:: Excerpt ::
________

Additionally, there are features for

  • week_of_year: allows the model to detect weekly seasonality.
  • day_datetime: represents a clean time series with daily frequency.
  • sales_quantity: the target column for running predictions.

Read the data into a Pandas dataframe, then use the to_datetime function to ensure the time series is a datetime type.

import pandas as pd
data = pd.read_csv("sample.csv")
data["day_datetime"] = pd.to_datetime(data["day_datetime"])

In this case, the data is already sorted ascending by the time field day_datetime. However, when setting up an experiment, ensure the desired time column is sorted in ascending order to build a valid time series.

The following code,

  • Assumes the data contains 1,000 records, and makes a deterministic split in the data to create training and test data sets.
  • Identifies the label column as sales_quantity.
  • Separates the label field from test_data to form the test_target set.
train_data = data.iloc[:950]
test_data = data.iloc[-50:]

label =  "sales_quantity"
test_labels = test_data.pop(label).values


When training a model for forecasting future values, ensure all the features used in training can be used when running predictions for your intended horizon.

For example, when creating a demand forecast, including a feature for current stock price could massively increase training accuracy. However, if you intend to forecast with a long horizon, you may not be able to accurately predict future stock values corresponding to future time-series points, and model accuracy could suffer.

Training and validation data

You can specify separate train and validation sets directly in the AutoMLConfig object. Learn more about the AutoMLConfig.

For time series forecasting, only Rolling Origin Cross Validation (ROCV) is used for validation by default. Pass the training and validation data together, and set the number of cross validation folds with the n_cross_validations parameter in your AutoMLConfig. ROCV divides the series into training and validation data using an origin time point. Sliding the origin in time generates the cross-validation folds. This strategy preserves the time series data integrity and eliminates the risk of data leakage

rolling origin cross validation

You can also bring your own validation data, learn more in Configure data splits and cross-validation in AutoML.

automl_config = AutoMLConfig(task='forecasting',

Learn more about how AutoML applies cross validation to prevent over-fitting models.

Configure experiment

The AutoMLConfig object defines the settings and data necessary for an automated machine learning task. Configuration for a forecasting model is similar to the setup of a standard regression model, but certain models, configuration options, and featurization steps exist specifically for time-series data.

Supported models

Automated machine learning automatically tries different models and algorithms as part of the model creation and tuning process. As a user, there is no need for you to specify the algorithm. For forecasting experiments, both native time-series and deep learning models are part of the recommendation system. The following table summarizes this subset of models.

________

:: Data entries ::
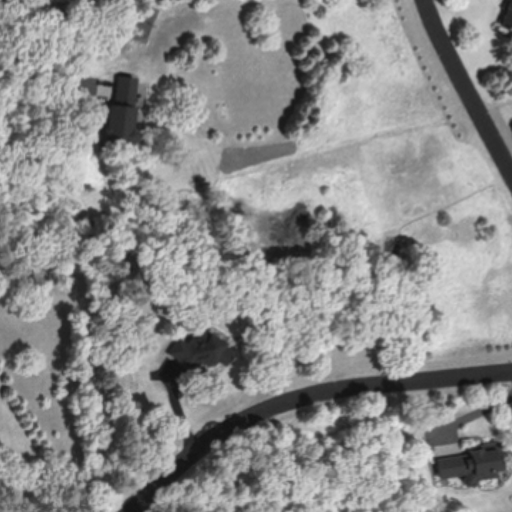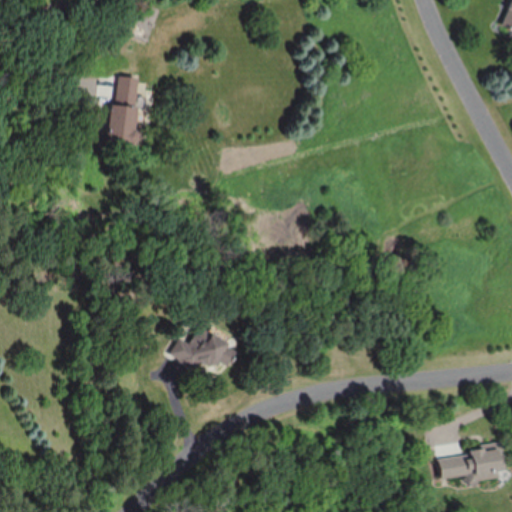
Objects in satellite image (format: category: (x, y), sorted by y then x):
building: (508, 18)
road: (27, 79)
road: (466, 84)
building: (121, 108)
building: (201, 351)
road: (300, 393)
building: (471, 466)
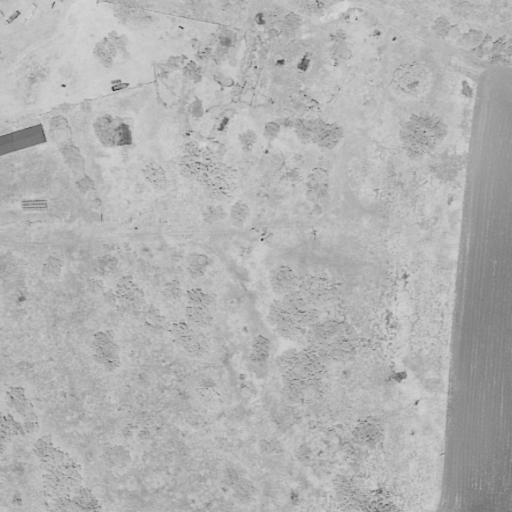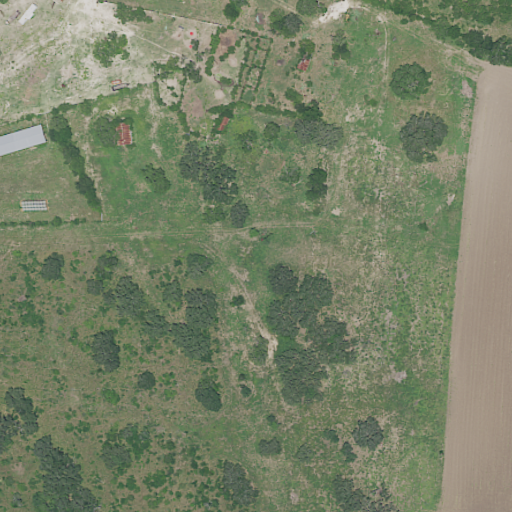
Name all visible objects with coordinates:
building: (23, 140)
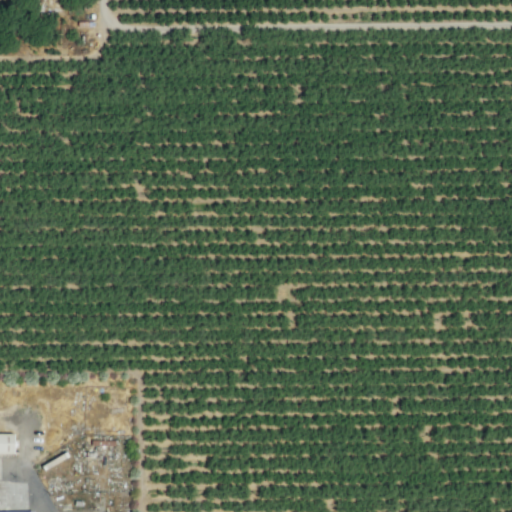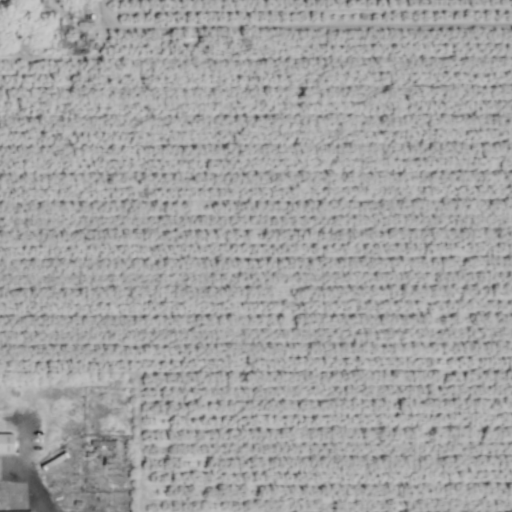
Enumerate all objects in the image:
road: (298, 27)
building: (6, 445)
road: (30, 479)
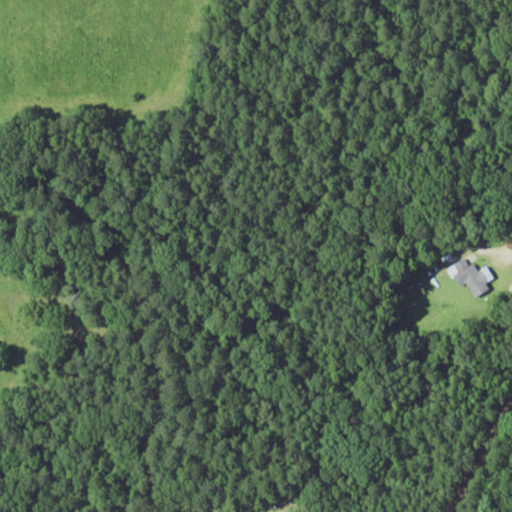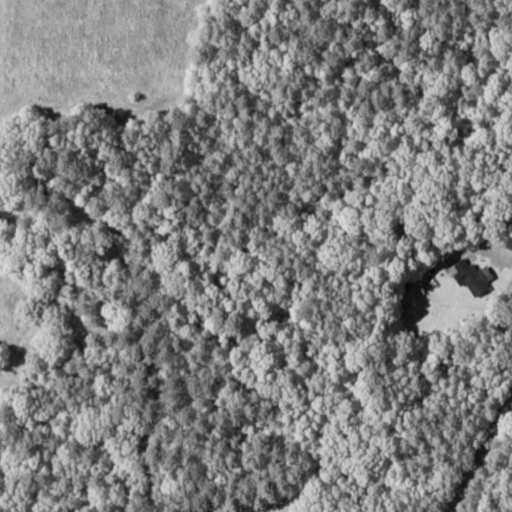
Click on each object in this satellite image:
building: (472, 278)
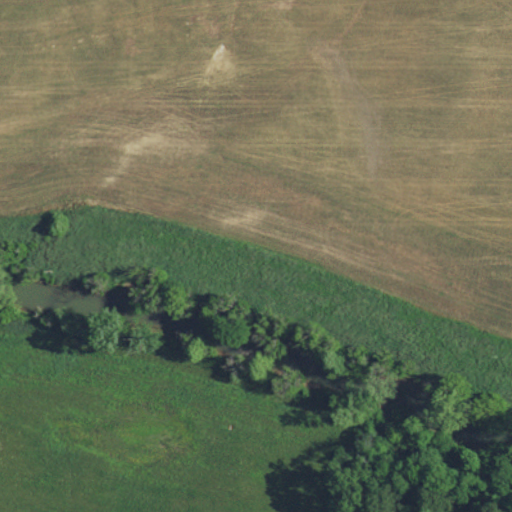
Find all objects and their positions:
river: (264, 341)
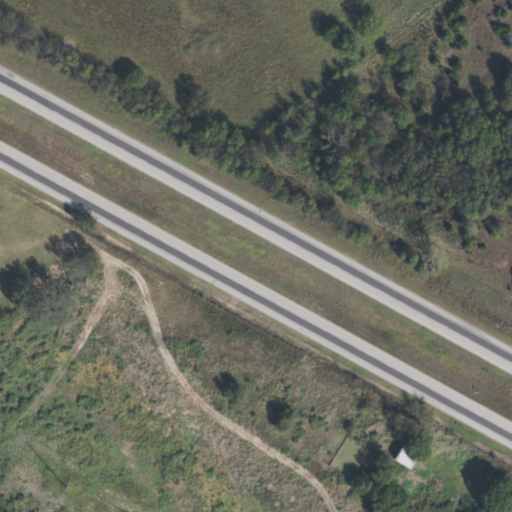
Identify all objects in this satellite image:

________

:: Challenge 1 ::
According to the time-series forecasting excerpt, what validation method is used by default for time series forecasting?
:: Challenge 2 ::
Reproduce the portion of the time-series forecasting excerpt that begins at the words "You can also" and ends after the words "prevent over-fitting models.".

:: Output 1 ::
Rolling Origin Cross Validation (ROCV)

:: Output 2 ::
You can also bring your own validation data, learn more in Configure data splits and cross-validation in AutoML.

automl_config = AutoMLConfig(task='forecasting',

Learn more about how AutoML applies cross validation to prevent over-fitting models.